**Fragmento proporcionado:**
Varias amigas de mi madre sabían poner inyecciones, colocar compresas, bajar las fiebres con batidos de clara de huevo, preparar menús con hígado, riñones y otras vísceras repletas de hierro, diagnosticar enfermedades sin haber asistido a la Facultad de Medicina. Escuché a matronas que contaban orgullosas cómo traían al mundo a los pequeños, incluso a los que venían de pie o tenían dificultades adicionales. A Romualda no se le murió ninguno de los que acompañó, a veces velando por muchas horas, sin precipitar una cesárea. A cada nuevo ser se lo esperaba regalándole el tiempo que se merecía, horas de sueño, agotamientos. Los nacimientos no dependían del horario del ginecólogo.
Aunque el parto en una clínica era ya común en las ciudades, las mujeres de la familia cuidaban muchos detalles. Incluso las solteras. No dejar los pañales al sereno para evitar los llantos inconsolables. Poner una hoja de repollo sobre el seno para dejar fluir la leche sin abscesos. Tomar mate de hinojo para asegurar ese maná. El wilkaparu y la chicha eran fieles ingredientes para los senos abundantes. No faltaba la tía que sacaba al niño al viento cuando presumía una crisis respiratoria o llevaba tinajas con vapor para controlar el temido falso crup.
Las mujeres se reunían en la cocina para preparar entre todas los platillos que debía consumir la recién parida. Mientras una pelaba la gallina y otra escogía verduras permitidas, contaban historias de otras madres, de otras familias, de las heroínas, de las resistencias, de la política, de las artistas. La llegada de la madre y del bebé, el bautizo y el rutuchi, eran ocasiones para intercambiar información sobre la vida cotidiana y también sobre el barrio, los escándalos, los amoríos. Los niños mayores jalaban sus faldas, demandaban atención y a la vez aprendían la cultura del clan con solo escucharlas.
Las mujeres sabias cuidaban el don de dar vida, lo festejaban. Tenían tiempo para compartir con otras mujeres más jóvenes, con las niñas, con la tribu.
Aquellos cabellos sueltos o amarrados, esas nucas consoladoras, esos brazos regordetes, esas interminables manos calmaban las angustias. Escenas inolvidables cuando secaban las palmas con el mandil a cuadros, cuando prendían las luces al atardecer y abrían las cortinas al amanecer.

**Registros de datos:**
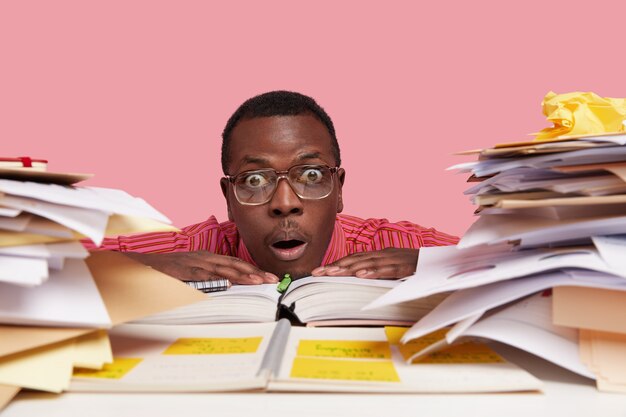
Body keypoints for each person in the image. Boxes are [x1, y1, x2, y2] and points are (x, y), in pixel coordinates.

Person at [96, 91, 458, 284]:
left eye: (311, 176)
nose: (285, 204)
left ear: (340, 189)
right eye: (255, 181)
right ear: (228, 200)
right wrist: (139, 267)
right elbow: (49, 265)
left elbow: (512, 262)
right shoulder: (188, 250)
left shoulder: (396, 246)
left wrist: (443, 264)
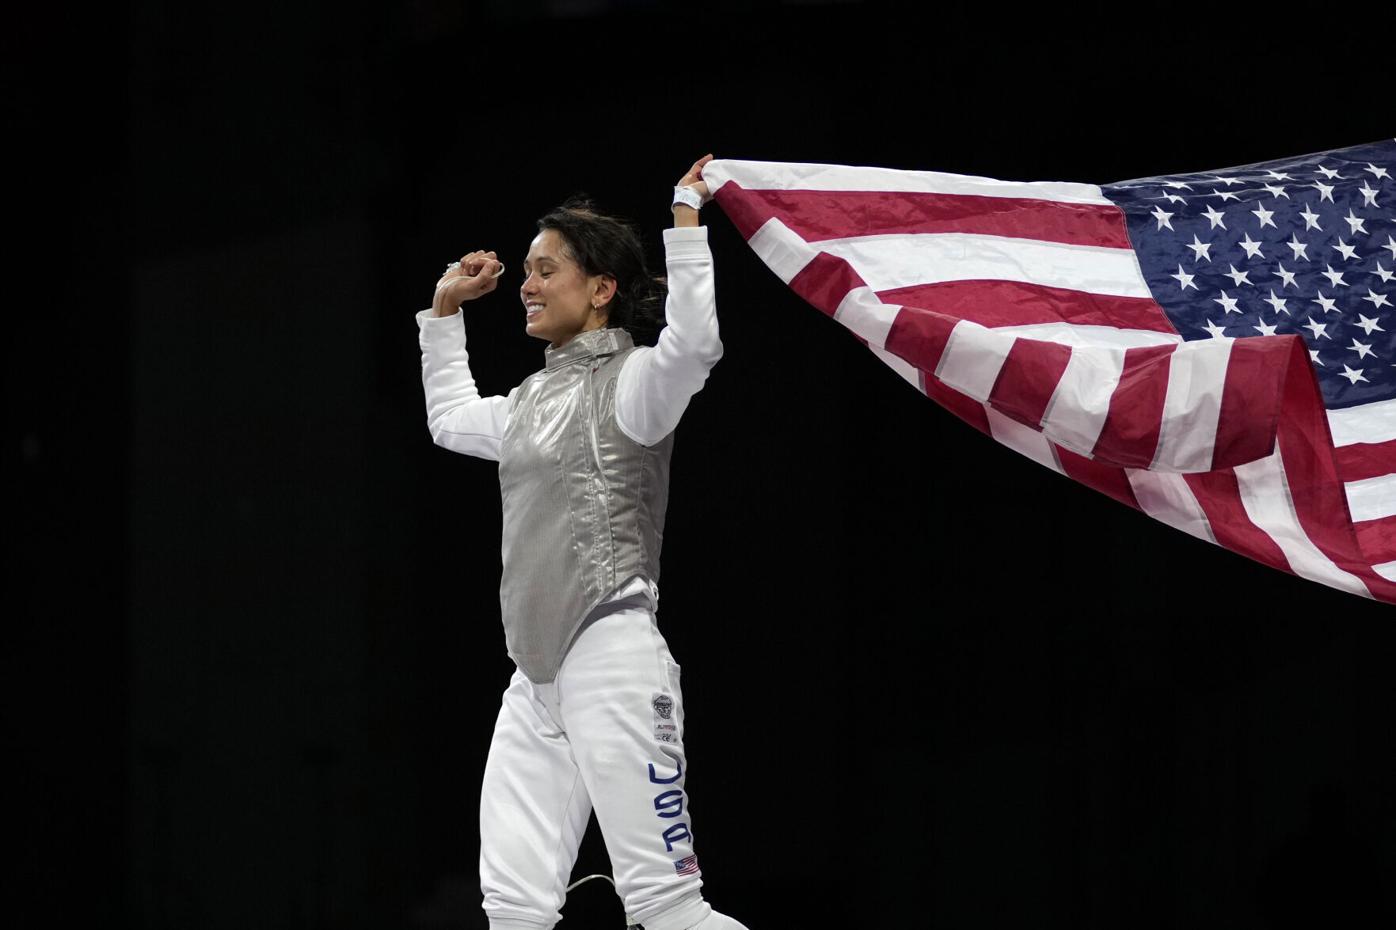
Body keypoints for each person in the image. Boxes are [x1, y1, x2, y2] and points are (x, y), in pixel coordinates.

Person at [416, 155, 749, 930]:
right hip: (535, 681)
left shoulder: (636, 384)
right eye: (525, 271)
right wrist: (443, 308)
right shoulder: (529, 402)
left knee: (668, 908)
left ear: (601, 289)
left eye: (545, 269)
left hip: (612, 657)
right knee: (513, 910)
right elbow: (448, 418)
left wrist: (687, 219)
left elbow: (695, 345)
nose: (527, 286)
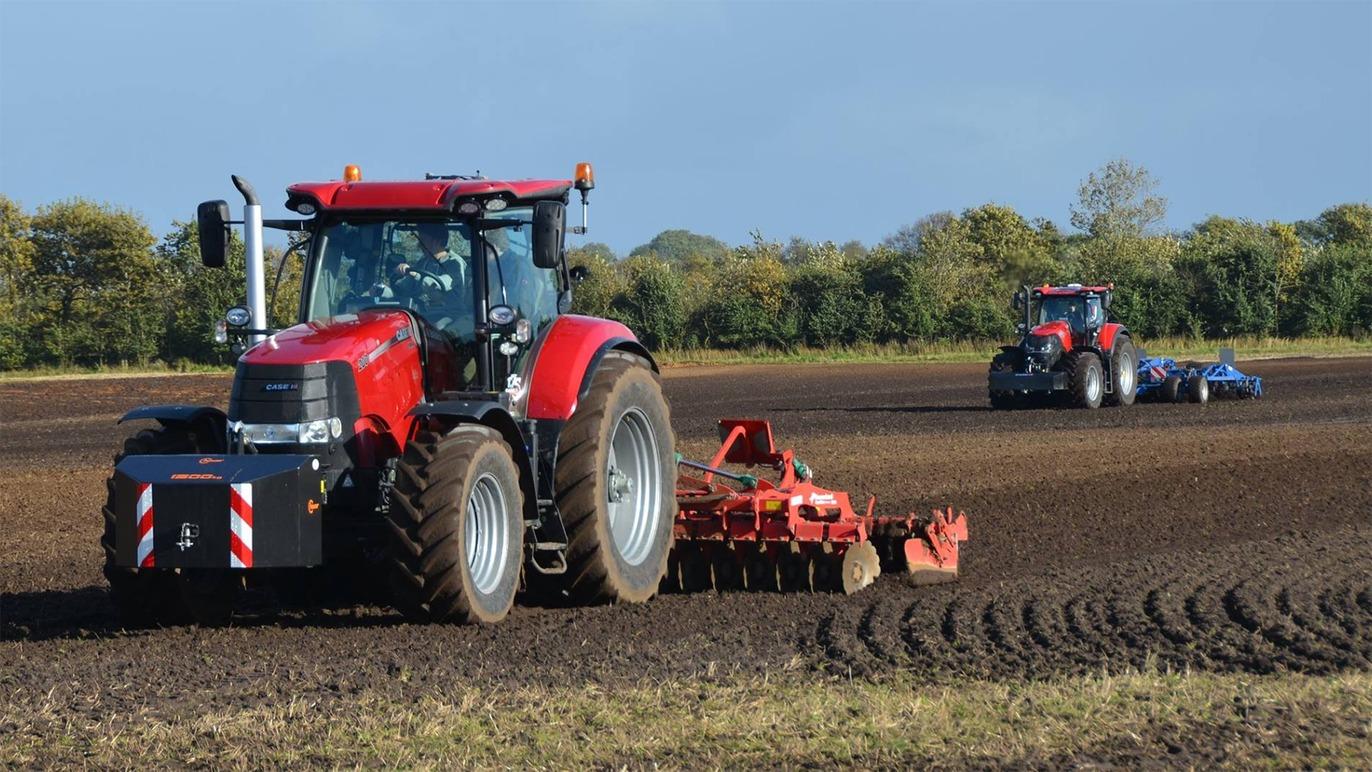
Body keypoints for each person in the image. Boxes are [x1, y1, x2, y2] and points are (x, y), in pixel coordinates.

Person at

**Tareas requeridas:**
**a)** Devuelve sin cambios el pasaje del fragmento sobre las mujeres sabias de la familia que comienza en "Las mujeres sabias" y termina en "con la tribu.".
**b)** Según el fragmento sobre las mujeres sabias de la familia, ¿qué se ponía sobre el seno para dejar fluir la leche sin abscesos?
**c)** Escribe cómo sigue el fragmento sobre las mujeres sabias de la familia a partir de su última oración.

**Respuestas esperadas:**
**a)**
Las mujeres sabias cuidaban el don de dar vida, lo festejaban. Tenían tiempo para compartir con otras mujeres más jóvenes, con las niñas, con la tribu.

**b)** Una hoja de repollo.

**c)**
Bajo la ventana, apagados los ruidos, leían un libro, una novela romántica. Se turnaban para que alguna fuese al cine, Tanda o a Noche, y describiese al retornar lo hermoso que era el protagonista. No faltaban a la misa de difuntos para acompañar a los dolientes, como también recibían a los amigos cuando en la casa colgaba un crespón de muerte. Algunas trabajaban como maestras o en almacenes, pero siempre su principal preocupación era la familia. Las mujeres de la casa eran las encargadas de transmitir los valores, el Bien.
Su autocuidado era cuidar a los demás. Así eran hermosas. Sin maquillaje, sus ojos lucían desde lejos como estrellas titilantes.
Los olores a tomillo, los sabores a la hora del té, los murmullos vespertinos eran parte de sus ritos ancestrales. Nostalgias del pan recién horneado, de las galletas de nata, de la mantequilla batida.
Las mujeres sabias conocían el alma de los críos, adivinaban las tristezas antes de escuchar un llanto, repartían caricias de las que se recuerdan toda la vida. Saltaban de la cama para rastrear el mínimo suspiro de alguno de los críos. Nunca se quejaban.
Las mujeres de la casa eran tan sabias como Úrsula Iguarán Buendía o Ángeles Teresa Serrat o dona Cano Veloso. Preparaban dulces, llevaban las cuentas, cantaban mientras tendían las camas, escribían versos, reproducían novelas. Eran mujeres que no aparecían con títulos ni en titulares, pero mantenían a las estirpes, a la humanidad.
Cuando las enterraron culpándolas de ser sumisas, sin educación y sin hoja de vida, apagaron su voz, la palabra, la comunicación. ¡Cuánta faltan hacen en estos días de desamor, de abandono, de descomposición y de agonía!